The game obviously sold well. That's not the point. I struggle to find another example in a major franchise like Civ (I guess other than Age of Empires) where the edition from 15 years ago is getting higher play counts and nearly double the players than the shiny new version. If that's not a disaster, I don't know what is.
While I don't have an example (chatgpt claims to know many though, although I don't believe these), I honestly fail to see how this is unexpected for civ 7 and why it qualifies as "disaster" (without a useful measure provided what makes e.g., at least 3 levels of success). Was it successful, as the TT CEO claimed? I don't know, but if it was, why not provide numbers to show? I guess because it was less successful at launch than civ VI.
- It obviously needs work, as did all civ games in the past 15 years at release.

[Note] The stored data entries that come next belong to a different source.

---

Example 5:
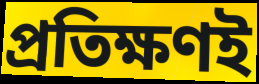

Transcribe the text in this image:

প্রতিক্ষণই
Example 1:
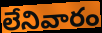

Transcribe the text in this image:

లేనివారం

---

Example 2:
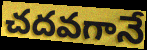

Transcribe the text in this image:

చదవగానే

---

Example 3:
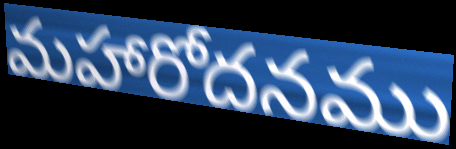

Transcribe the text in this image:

మహారోదనము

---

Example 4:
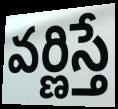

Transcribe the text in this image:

వర్ణిస్తే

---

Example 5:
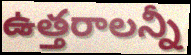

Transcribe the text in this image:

ఉత్తరాలన్నీ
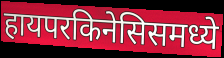
हायपरकिनेसिसमध्ये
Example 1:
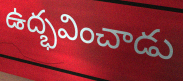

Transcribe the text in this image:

ఉద్భవించాడు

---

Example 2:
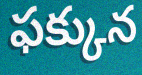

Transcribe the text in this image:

ఫక్కున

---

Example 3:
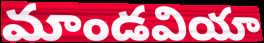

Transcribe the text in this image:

మాండవియా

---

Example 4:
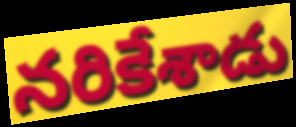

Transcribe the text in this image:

నరికేశాడు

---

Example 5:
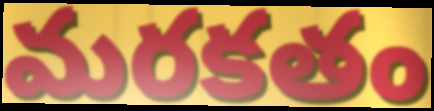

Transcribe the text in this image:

మరకతం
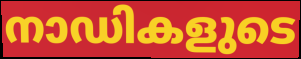
നാഡികളുടെ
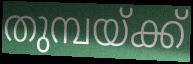
തുമ്പയ്ക്ക്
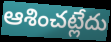
ఆశించట్లేదు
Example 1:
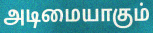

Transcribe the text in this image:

அடிமையாகும்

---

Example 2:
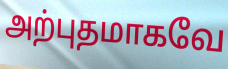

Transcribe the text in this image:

அற்புதமாகவே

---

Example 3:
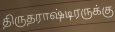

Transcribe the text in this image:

திருதராஷ்டிரருக்கு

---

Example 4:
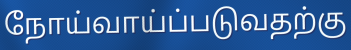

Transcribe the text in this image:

நோய்வாய்ப்படுவதற்கு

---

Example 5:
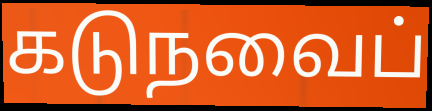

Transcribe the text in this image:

கடுநவைப்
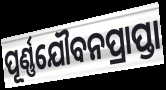
ପୂର୍ଣ୍ଣଯୌବନପ୍ରାପ୍ତା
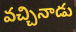
వచ్చినాడు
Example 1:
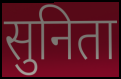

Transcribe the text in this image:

सुनिता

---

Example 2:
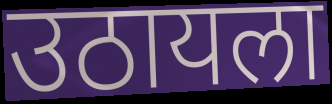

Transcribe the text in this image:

उठायला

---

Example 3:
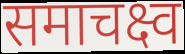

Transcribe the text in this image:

समाचक्ष्व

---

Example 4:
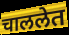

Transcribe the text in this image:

चाललेत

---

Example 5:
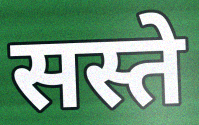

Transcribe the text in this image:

सस्ते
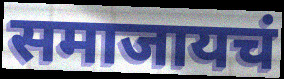
समाजायचं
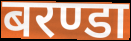
बरण्डा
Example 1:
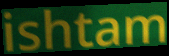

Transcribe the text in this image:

ishtam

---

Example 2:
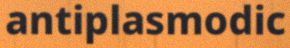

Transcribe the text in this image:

antiplasmodic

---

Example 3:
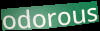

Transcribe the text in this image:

odorous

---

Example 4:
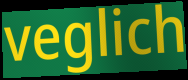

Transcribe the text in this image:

veglich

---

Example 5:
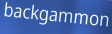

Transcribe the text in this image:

backgammon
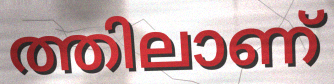
ത്തിലാണ്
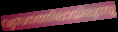
വ്യസനത്തിലായിരുന്നു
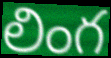
లింగ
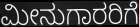
ಮೀನುಗಾರರಿಗೆ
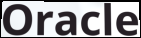
Oracle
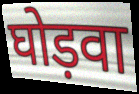
घोड़वा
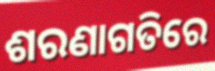
ଶରଣାଗତିରେ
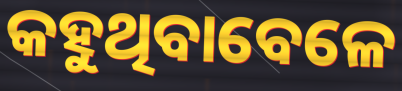
କହୁଥିବାବେଳେ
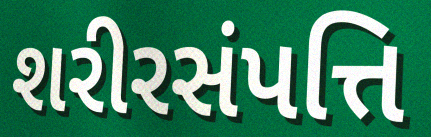
શરીરસંપત્તિ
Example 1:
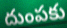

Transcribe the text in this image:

దుంపకు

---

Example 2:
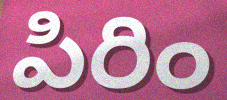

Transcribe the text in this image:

పిరిం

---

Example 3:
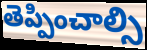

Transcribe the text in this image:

తెప్పించాల్సి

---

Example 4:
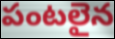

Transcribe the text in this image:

పంటలైన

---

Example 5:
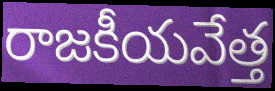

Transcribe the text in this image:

రాజకీయవేత్త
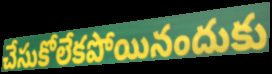
చేసుకోలేకపోయినందుకు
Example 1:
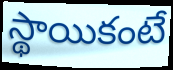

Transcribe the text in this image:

స్థాయికంటే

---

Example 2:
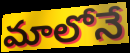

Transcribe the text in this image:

మాలోనే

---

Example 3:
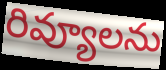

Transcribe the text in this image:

రివ్యూలను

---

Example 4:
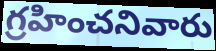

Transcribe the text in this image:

గ్రహించనివారు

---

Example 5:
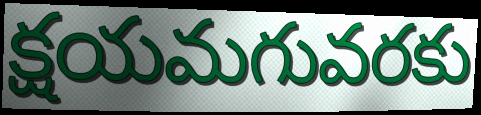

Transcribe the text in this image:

క్షయమగువరకు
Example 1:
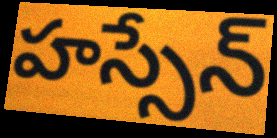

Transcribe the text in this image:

హస్సేన్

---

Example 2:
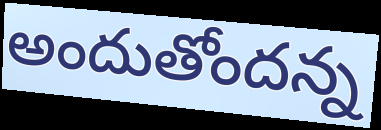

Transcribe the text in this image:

అందుతోందన్న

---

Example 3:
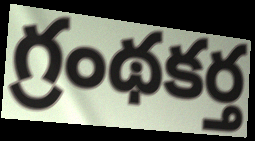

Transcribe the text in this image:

గ్రంథకర్త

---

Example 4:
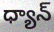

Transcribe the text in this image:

ధ్యాన్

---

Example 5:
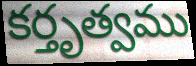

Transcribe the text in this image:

కర్తృత్వము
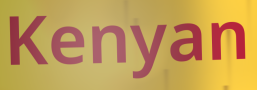
Kenyan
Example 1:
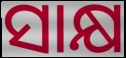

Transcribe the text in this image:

ସାକ୍ଷ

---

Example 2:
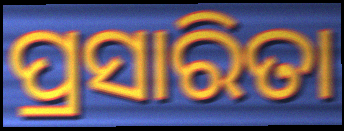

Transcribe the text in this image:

ପ୍ରସାରିତା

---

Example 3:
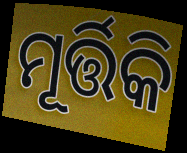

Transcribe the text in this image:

ମୂର୍ତ୍ତିକି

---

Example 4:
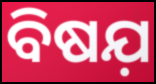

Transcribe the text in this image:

ବିଷଯ଼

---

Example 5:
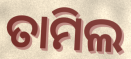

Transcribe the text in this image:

ତାମିଲ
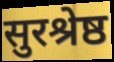
सुरश्रेष्ठ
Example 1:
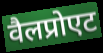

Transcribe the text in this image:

वैलप्रोएट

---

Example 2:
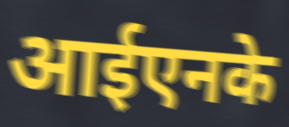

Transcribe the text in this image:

आईएनके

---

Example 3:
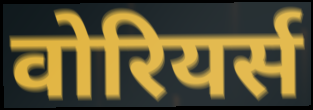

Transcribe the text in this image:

वोरियर्स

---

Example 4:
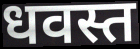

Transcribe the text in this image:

धवस्त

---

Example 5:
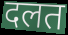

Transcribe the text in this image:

दलत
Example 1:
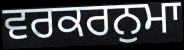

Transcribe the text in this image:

ਵਰਕਰਨੁਮਾ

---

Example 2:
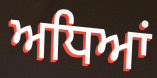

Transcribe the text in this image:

ਅਧਿਆਂ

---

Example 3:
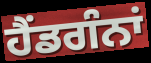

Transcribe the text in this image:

ਹੈਂਡਗੰਨਾਂ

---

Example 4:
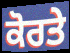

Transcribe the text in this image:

ਕੋਰਤੇ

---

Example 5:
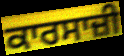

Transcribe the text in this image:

ਕਾਰਸਾਜ਼ੀ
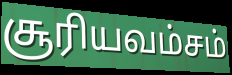
சூரியவம்சம்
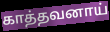
காத்தவனாய்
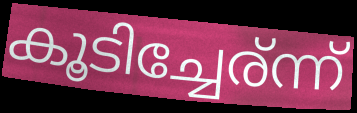
കൂടിച്ചേര്ന്ന്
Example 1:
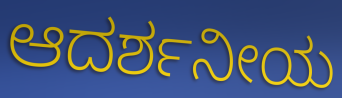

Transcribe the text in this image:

ಆದರ್ಶನೀಯ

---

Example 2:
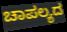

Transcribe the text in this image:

ಚಾಪಲ್ಯದ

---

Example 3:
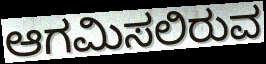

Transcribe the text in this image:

ಆಗಮಿಸಲಿರುವ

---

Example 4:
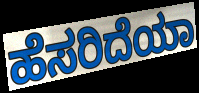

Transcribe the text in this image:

ಹೆಸರಿದೆಯಾ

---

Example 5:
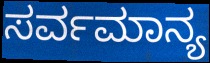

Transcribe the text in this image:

ಸರ್ವಮಾನ್ಯ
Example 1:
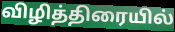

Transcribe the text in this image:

விழித்திரையில்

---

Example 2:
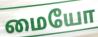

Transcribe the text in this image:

மையோ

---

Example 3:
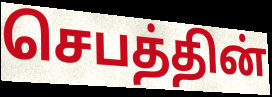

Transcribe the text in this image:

செபத்தின்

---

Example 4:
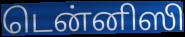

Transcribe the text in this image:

டென்னிஸி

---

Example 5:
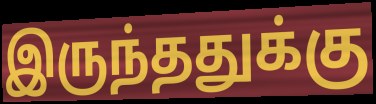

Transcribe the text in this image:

இருந்ததுக்கு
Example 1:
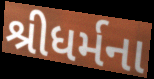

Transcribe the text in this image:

શ્રીધર્મના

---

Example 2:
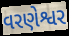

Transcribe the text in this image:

વરણેશ્વર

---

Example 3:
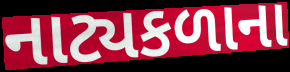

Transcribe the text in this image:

નાટ્યકળાના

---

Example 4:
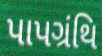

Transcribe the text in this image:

પાપગ્રંથિ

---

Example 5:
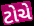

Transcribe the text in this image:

ટોચે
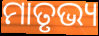
ମାତୃଭ୍ୟ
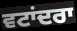
ਵਟਾਂਦਰਾ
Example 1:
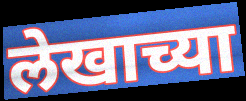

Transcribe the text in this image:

लेखाच्या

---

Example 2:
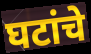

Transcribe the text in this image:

घटांचे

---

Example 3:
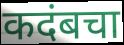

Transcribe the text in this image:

कदंबचा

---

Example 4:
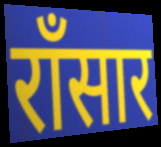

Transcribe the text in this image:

राँसार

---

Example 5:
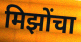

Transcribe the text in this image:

मिझोंचा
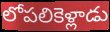
లోపలికెళ్లాడు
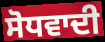
ਸੋਧਵਾਦੀ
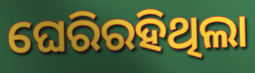
ଘେରିରହିଥିଲା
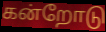
கன்றோடு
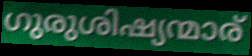
ഗുരുശിഷ്യന്മാര്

- Compared to civ VI and V, which got many years of content and patches, and have tons of great mods that enhance the game, it is also missing civs (in sheer numbers and individual) and some mechanics.

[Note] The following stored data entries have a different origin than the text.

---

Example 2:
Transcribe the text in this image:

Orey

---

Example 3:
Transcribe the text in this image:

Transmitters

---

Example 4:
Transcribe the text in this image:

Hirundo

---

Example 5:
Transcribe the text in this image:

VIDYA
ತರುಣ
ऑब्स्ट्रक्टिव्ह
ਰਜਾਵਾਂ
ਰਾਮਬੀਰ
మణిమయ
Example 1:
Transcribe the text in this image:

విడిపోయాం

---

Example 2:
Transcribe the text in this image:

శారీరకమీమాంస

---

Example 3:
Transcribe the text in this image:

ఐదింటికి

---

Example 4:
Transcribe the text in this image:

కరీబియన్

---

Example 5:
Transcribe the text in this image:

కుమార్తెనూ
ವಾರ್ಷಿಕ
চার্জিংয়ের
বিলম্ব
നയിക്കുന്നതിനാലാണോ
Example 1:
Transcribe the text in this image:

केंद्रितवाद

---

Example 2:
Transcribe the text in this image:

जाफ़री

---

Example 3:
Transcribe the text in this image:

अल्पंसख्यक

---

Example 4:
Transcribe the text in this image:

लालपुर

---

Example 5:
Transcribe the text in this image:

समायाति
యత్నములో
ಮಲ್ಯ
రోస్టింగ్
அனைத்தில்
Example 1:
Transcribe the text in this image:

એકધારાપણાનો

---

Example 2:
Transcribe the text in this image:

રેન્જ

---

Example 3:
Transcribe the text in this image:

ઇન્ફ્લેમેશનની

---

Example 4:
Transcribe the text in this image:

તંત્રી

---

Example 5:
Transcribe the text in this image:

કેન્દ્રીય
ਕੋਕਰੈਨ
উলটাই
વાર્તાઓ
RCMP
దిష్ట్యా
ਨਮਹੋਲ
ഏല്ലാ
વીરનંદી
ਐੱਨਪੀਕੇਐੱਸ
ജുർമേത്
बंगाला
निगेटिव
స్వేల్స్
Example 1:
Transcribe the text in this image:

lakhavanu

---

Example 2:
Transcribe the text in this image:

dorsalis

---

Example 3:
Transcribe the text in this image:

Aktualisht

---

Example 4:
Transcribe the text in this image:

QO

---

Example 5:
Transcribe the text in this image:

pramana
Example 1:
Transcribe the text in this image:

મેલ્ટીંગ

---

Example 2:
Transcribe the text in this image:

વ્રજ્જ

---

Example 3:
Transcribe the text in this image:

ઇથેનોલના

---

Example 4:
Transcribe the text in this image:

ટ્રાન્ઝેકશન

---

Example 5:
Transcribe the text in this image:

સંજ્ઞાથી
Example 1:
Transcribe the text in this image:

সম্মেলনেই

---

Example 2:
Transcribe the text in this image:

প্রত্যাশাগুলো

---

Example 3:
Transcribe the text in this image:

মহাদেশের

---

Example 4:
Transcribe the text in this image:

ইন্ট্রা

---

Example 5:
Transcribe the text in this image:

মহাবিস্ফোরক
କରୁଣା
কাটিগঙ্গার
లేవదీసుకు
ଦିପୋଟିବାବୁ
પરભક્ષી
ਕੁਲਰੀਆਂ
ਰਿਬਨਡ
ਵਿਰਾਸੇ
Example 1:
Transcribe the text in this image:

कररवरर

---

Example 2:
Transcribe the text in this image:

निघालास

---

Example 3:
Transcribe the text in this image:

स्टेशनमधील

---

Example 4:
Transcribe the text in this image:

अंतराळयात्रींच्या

- it has a lot more competition than earlier civ games had a start. Most notably, this competition includes civ V and VI

- it advertised a core mechanic (civ switching and separate ages) that many people apparently find so appalling just by concept that (as this forums showed) are not even investing the time to find out how it actually works
- Civ 7 charged a very high price, even more than many other titles at release, and much, much more than what you pay for civ V or VI in recent years on sale.
- For some reason, civ 7 still had no sale. After 100 days, civ VI already had two, and aside from higher initial sales, these price reductions surely helped that civ VI floored a bit higher in player count (while the curve itself is similar to that of civ VII). But civ 7 is still full price, hence the pool of owners isn't growing much (while player retention seems to be similar to civ VI and V owners after 100 days, but I can only access rough data on that for the older games). Whether this is because it sold well initially or they don't want to product on sale in current state is unclear. Maybe a combination of both and other factors.

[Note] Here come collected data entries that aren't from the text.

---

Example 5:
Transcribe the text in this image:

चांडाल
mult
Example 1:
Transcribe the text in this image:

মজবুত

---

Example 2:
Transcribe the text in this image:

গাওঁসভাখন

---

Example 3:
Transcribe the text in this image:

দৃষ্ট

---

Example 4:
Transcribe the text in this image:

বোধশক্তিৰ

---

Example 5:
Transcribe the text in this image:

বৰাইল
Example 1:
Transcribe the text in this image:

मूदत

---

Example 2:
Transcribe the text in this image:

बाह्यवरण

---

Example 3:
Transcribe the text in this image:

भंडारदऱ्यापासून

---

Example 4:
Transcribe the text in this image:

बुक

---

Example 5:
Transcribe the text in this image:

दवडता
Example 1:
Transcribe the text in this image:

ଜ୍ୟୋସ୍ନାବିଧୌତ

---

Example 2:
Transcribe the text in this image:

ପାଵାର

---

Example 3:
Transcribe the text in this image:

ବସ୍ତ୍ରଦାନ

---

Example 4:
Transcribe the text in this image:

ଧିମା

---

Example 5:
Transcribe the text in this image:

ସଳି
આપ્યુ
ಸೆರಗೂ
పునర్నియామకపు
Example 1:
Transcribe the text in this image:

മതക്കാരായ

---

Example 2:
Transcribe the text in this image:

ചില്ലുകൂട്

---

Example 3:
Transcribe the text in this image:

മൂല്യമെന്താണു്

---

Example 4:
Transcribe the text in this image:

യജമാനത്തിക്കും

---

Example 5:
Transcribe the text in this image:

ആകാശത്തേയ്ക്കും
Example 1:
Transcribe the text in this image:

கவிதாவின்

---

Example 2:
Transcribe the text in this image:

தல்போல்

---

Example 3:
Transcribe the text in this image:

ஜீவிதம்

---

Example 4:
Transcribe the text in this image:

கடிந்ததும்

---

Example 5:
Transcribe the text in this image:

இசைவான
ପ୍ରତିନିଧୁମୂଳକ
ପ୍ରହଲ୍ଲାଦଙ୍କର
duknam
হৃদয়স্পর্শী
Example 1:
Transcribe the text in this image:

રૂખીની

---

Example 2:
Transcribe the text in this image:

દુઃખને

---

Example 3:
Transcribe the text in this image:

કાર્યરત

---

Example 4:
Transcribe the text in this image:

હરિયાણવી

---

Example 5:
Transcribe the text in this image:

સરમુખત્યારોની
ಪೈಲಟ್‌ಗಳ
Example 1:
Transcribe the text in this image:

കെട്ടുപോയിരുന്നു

What makes me curious, on the other hand, is why the total number of civ 5-7 players on steam is lower now than some months ago. Civ V seems relatively constant, but civ VI dramatically lost a large amount of daily players, after growing for years. Some of these obviously migrated to 7. But the rest? To consoles? Waiting for civ 7 to become cheaper to change games? Tried 7 and don't play it anymore but also can't go back?